Additionally, S. A. Agulhas II is built to shatter level ice at a speed of 5 knots (9.3 km/h; 5.8 mph) with a thickness of 1 meter (3.3 ft). She features two Rolls-Royce bow thrusters and one Rolls-Royce stern thruster for dynamic positioning and port maneuvering.
Name
S.A. Agulhas II
Launch
July 21, 2011
Length
440 ft
Speed
16 knots
Propulsion
Diesel-electric
Displacement
13,687 tons
Status
Active
2. Yamal
Yamal is a Russian nuclear-powered icebreaker of the Arktika class that Atomflot runs. The twin hull of Yamal is present. The exterior hull has a polymer covering to decrease friction and is 48 mm (1.89 in) thick when ice is encountered and 25 mm (0.98 in) thick elsewhere.

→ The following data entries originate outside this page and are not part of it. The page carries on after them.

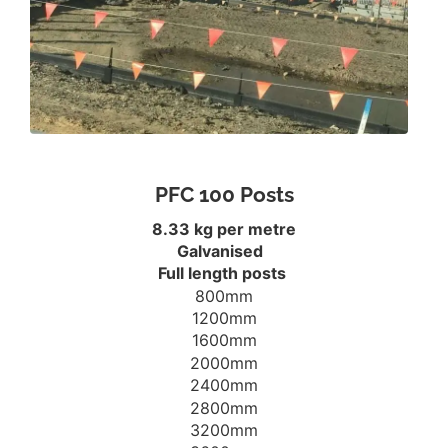
PFC 100 Posts
8.33 kg per metre
Galvanised
Full length posts
800mm
1200mm
1600mm
2000mm
2400mm
2800mm
3200mm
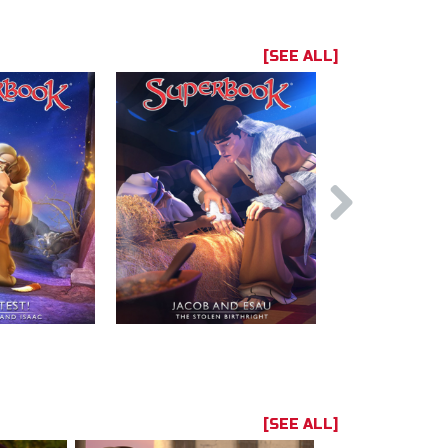
[SEE ALL]
[SEE ALL]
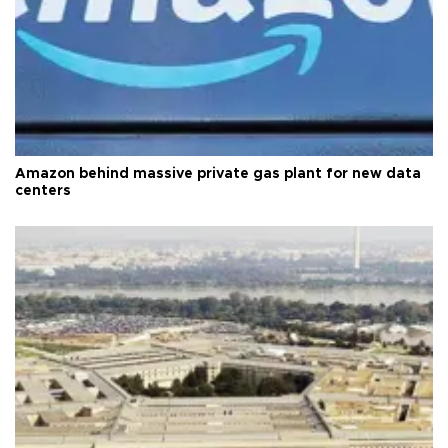
Amazon behind massive private gas plant for new data
centers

Water ballast can be moved between the inner and outer hulls to help in icebreaking. An air bubbling system delivering 24 m3/s (850 cu ft/s) of air from jets 9 m (30 ft) below the surface also helps with icebreaking.
Yamal-Image courtesy of usni.org
A crew member perished on December 23, 1996, when a fire started on the icebreaker. The fire did not impact the nuclear reactor that powered the ship. Within 30 minutes, the crew put out the fire. In the Yenisei Gulf of the Kara Sea on March 16, 2009, the Yamal collided with the product tanker MT Indiga.
No damage was noted for Yamal. However, the tanker’s main deck sustained a 9.5-meter (31-foot) break. Amal can move either forward or backward while breaking through ice.
Name
Yamal
Launch
1989
Length
486 ft
Speed
20.6 knots
Propulsion
Nuclear-turbo-electric
Displacement
23,00 tons
Status
Active
1. Arktika
In the Baltic Shipyard in what was then Leningrad, work started on a conceptual design for a larger nuclear icebreaker on July 3, 1971. Moscow and Leningrad learned by radio on December 17, 1975, four years after the sea experiments began, that they had been successful. At the time, the Arctic was prepared for the newest and largest nuclear icebreaker.
Arktika-Image courtesy of highnorthnews.com
The propellers’ combined output of 18–43 MW (25,000 shaft horsepower) [total: 55.3 MW (75,000 hp)] can lift 480 tons of bollards. On open water, this translates to a top speed of 22 knots (41 km/h; 25 mph), a full speed of 19 knots (35 km/h; 22 mph), and an average speed of 3 knots (5.6 km/h; 3.5 mph) while icebreaking ice that is 2-3 meters (7-10 ft) thick on the level.